Could you quote, exactly as they stand, the lines running from the one with "positions in the provincial government of" to the final line of the material?

»»

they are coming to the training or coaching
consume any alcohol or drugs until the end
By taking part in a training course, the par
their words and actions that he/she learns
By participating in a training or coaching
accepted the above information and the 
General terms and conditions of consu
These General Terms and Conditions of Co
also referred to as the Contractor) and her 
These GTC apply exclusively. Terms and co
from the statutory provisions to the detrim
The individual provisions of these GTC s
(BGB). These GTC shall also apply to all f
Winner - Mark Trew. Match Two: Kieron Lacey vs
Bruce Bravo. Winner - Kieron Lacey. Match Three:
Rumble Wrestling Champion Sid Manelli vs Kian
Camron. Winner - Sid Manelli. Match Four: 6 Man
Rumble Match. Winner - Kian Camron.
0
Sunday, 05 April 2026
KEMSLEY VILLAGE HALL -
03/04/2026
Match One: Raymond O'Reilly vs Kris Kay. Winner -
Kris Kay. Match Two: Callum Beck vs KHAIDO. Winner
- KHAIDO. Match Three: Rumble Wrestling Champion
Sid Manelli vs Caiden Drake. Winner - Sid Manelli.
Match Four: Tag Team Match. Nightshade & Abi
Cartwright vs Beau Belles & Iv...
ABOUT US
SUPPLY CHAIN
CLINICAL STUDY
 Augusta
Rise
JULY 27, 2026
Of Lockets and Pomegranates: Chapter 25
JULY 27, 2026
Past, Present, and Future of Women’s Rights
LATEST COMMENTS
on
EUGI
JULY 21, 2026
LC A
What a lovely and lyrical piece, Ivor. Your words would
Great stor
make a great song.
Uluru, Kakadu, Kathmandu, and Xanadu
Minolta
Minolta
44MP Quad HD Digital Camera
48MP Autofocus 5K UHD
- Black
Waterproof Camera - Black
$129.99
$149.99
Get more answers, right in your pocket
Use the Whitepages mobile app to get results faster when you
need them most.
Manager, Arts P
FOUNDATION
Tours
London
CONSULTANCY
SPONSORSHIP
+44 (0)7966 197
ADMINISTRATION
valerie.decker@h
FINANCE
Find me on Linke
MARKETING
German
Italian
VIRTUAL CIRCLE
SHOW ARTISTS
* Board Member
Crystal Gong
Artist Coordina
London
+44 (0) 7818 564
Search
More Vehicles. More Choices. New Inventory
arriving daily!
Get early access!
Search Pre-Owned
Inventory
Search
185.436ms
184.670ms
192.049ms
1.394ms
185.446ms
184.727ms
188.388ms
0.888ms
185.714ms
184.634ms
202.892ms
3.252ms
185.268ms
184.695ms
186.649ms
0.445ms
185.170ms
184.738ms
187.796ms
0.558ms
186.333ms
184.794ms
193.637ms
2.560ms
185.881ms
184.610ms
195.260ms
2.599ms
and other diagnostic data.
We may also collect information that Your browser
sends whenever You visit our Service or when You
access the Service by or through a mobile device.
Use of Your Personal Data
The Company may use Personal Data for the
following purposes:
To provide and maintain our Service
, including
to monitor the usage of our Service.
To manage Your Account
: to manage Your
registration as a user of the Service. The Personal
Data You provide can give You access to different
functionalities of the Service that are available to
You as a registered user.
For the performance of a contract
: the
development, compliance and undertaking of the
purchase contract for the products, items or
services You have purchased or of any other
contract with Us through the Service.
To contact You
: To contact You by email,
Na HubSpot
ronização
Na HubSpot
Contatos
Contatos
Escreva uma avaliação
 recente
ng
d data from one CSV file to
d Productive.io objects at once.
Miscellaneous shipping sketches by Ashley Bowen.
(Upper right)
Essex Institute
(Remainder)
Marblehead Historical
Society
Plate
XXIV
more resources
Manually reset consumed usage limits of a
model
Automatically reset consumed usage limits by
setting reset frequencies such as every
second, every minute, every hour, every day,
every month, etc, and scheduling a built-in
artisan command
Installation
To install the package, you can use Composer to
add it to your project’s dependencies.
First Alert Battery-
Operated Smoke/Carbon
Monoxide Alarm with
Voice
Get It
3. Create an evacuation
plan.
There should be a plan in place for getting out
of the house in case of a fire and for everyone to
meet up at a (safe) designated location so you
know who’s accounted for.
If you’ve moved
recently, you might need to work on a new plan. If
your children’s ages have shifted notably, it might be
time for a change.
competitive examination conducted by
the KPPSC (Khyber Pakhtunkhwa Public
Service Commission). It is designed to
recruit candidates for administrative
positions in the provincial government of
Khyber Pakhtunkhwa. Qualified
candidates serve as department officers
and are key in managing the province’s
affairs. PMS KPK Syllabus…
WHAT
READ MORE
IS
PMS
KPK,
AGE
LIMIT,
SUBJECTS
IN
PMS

««

_TASK ANSWER_
positions in the provincial government of
Khyber Pakhtunkhwa. Qualified
candidates serve as department officers
and are key in managing the province’s
affairs. PMS KPK Syllabus…
WHAT
READ MORE
IS
PMS
KPK,
AGE
LIMIT,
SUBJECTS
IN
PMS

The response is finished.